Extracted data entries

------------------------

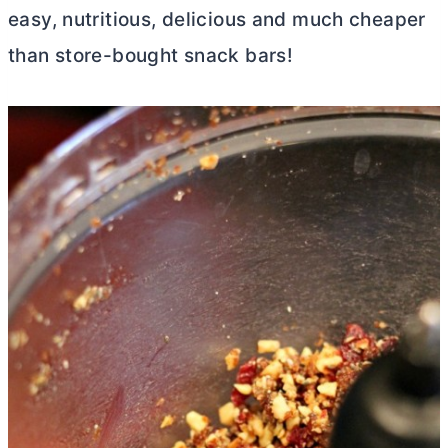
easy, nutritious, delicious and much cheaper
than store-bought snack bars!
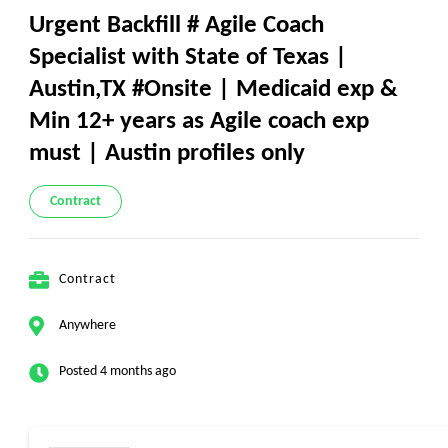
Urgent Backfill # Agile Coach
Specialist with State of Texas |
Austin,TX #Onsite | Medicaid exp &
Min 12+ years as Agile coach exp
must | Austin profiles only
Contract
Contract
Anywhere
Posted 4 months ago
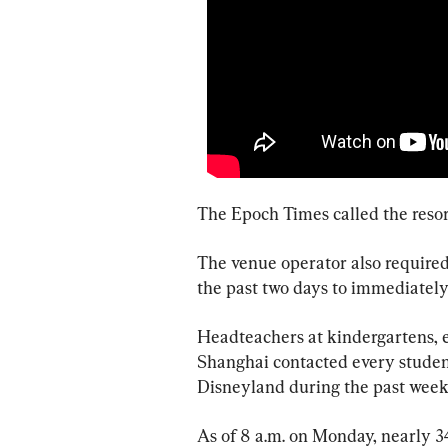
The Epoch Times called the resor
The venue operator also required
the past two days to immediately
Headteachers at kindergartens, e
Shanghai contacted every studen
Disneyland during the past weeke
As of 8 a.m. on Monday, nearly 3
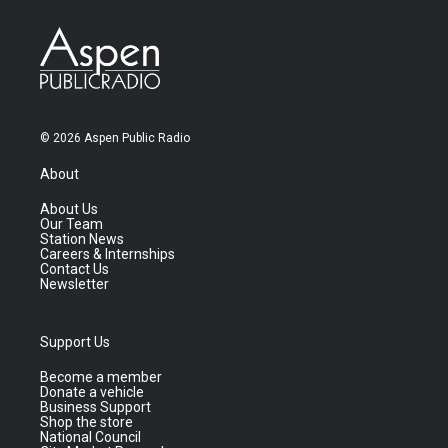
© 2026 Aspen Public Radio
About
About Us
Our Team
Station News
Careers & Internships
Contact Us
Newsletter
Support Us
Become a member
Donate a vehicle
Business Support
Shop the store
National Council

------------------------

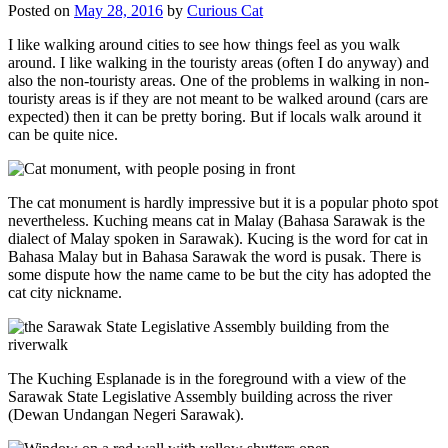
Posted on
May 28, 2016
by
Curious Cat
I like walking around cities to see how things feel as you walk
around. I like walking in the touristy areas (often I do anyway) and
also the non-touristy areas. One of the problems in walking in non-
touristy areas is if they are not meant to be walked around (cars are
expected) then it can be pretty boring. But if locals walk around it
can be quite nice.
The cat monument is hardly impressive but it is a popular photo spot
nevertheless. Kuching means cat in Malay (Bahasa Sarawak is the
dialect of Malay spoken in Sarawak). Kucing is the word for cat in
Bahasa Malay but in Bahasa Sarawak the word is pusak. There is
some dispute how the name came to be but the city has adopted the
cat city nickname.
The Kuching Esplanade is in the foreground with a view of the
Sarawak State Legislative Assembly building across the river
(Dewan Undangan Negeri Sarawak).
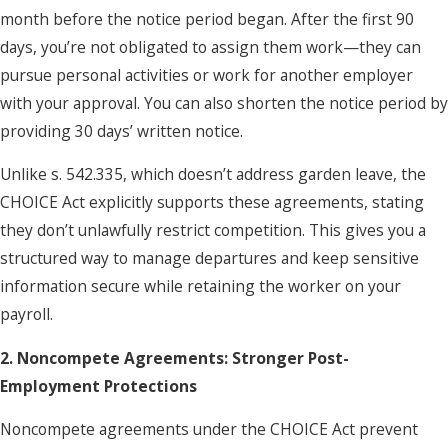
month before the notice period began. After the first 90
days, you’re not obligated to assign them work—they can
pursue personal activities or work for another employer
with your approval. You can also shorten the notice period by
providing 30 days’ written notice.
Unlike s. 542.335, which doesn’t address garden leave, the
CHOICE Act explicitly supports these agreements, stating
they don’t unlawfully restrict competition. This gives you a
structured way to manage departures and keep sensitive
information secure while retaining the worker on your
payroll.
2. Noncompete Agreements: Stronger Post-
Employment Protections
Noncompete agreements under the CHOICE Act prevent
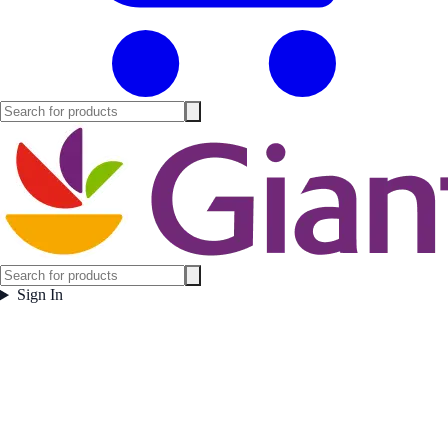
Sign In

------------------------

PROMPT>
Where the string "word" appears in a line of the entries above, return that line.

FINAL ANSWER>
dialect of Malay spoken in Sarawak). Kucing is the word for cat in
Bahasa Malay but in Bahasa Sarawak the word is pusak. There is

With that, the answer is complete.